Feelings of exhalation are brilliant and of course should always be welcomed, but by nature are temporary and fleeing.
And that’s good.
True happiness is not always feeling positive. It encompasses innate characteristics such as empathy, compassion, sacrifice and service. All of which, at times, would not be described as ‘positive’ experiences. But I’m sure we can agree they are elements of a life well lived.
I would go as far as to suggest every single person would have a richer, more productive and enjoyable life if they developed the skill of resilience.
We all are presented with enormous challenges at one time or another. Our ability to face these obstacles with enduring psychological strength has unfathomable importance in our lives.
This is where the deep concern of covering one’s problems with temporary highs and attractive objects plays a part, and another reason it’s important to have perspective on the ‘smiling face’ notion of happiness.
Grit and determination give us the ability to navigate through the toughest of days with hope and the desire to see ourselves through to a better life.
This is where we begin to experience real happiness. Knowing your day has been spent productively – towards goals that are meaningful to you – this is a happy life.

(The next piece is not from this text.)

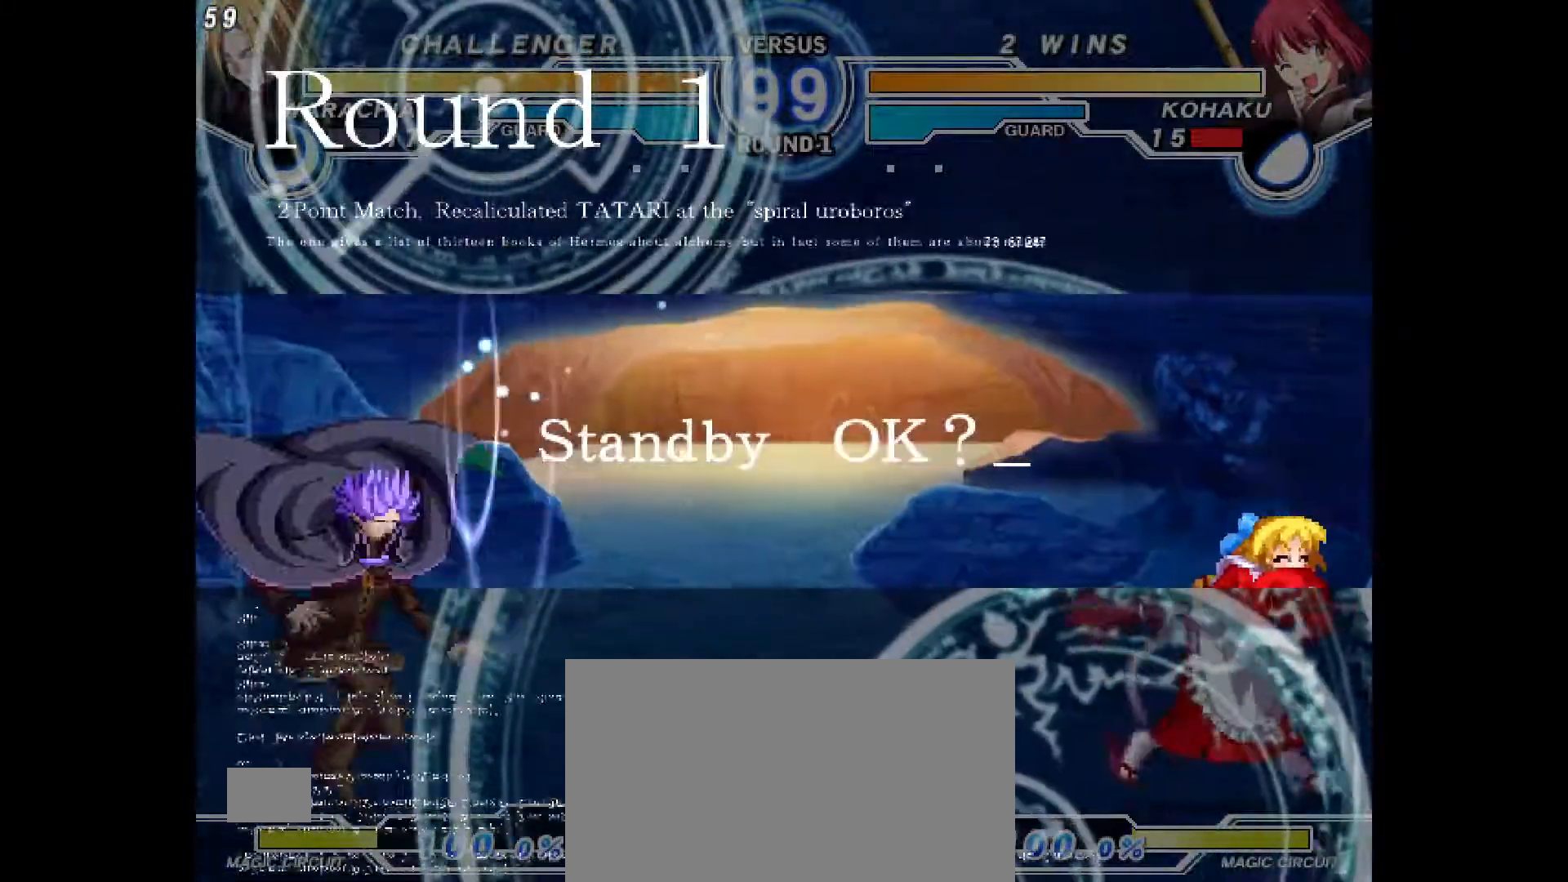
{"dt_ms": 1000, "buttons": ["DPAD_LEFT"], "events": [[100, "DPAD_LEFT", "down"], [100, "DPAD_RIGHT", "up"], [467, "DPAD_RIGHT", "down"], [583, "DPAD_LEFT", "up"], [867, "DPAD_RIGHT", "up"], [917, "DPAD_LEFT", "down"]]}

Often this comes in the form of service to something of personal importance or the expression of creativity within your specific skill sets or passions, later to be a source of joy to others.
Meaningful activities are ones we are fully enthralled with. Activities that we lose ourselves in can only speak how enjoyable it was in the past tense. Activities where time and self are not in existence.
To partake in meaningful activities also brings a sense of fulfillment. Expressing one’s natural capacities and strengths in the pursuit of excellence feel worthwhile and fruitful, almost as if we are partaking on a mission, completely oblivious to the notion of attainment or success – fully committed to the process, the journey, the labour.
Living with meaning – that is; to create meaningful things or experiences, or to spend time helping a cause deemed meaningful to us, allows the fullness of the human experience to unfold. It’s the sun to the flower, the fuel to the engine.
And the crux of it all. A risky word for many, but desirable for all. Transcendence can be otherwise described as the sense of internal freedom or inner peace.
This is the knowing that there is simply more to life than work, things, experiences, achievement and fulfillment.
Its a deep understanding that the course of our history had a beginning and will surely have an end. Our lives on Earth are to be enjoyed, explored and endured, but not to be obsessed with.
It could be said, transcendence is the feeling of carelessness. The ability to approach all things in life with playful negation and unidentified, unattached exuberance.
In this state we are less affected by the lows of life, less sensationalised by the high spirited attractions of our creations – simply at peace.
Arguably it’s more than an aspect of a happy life. It’s to have won.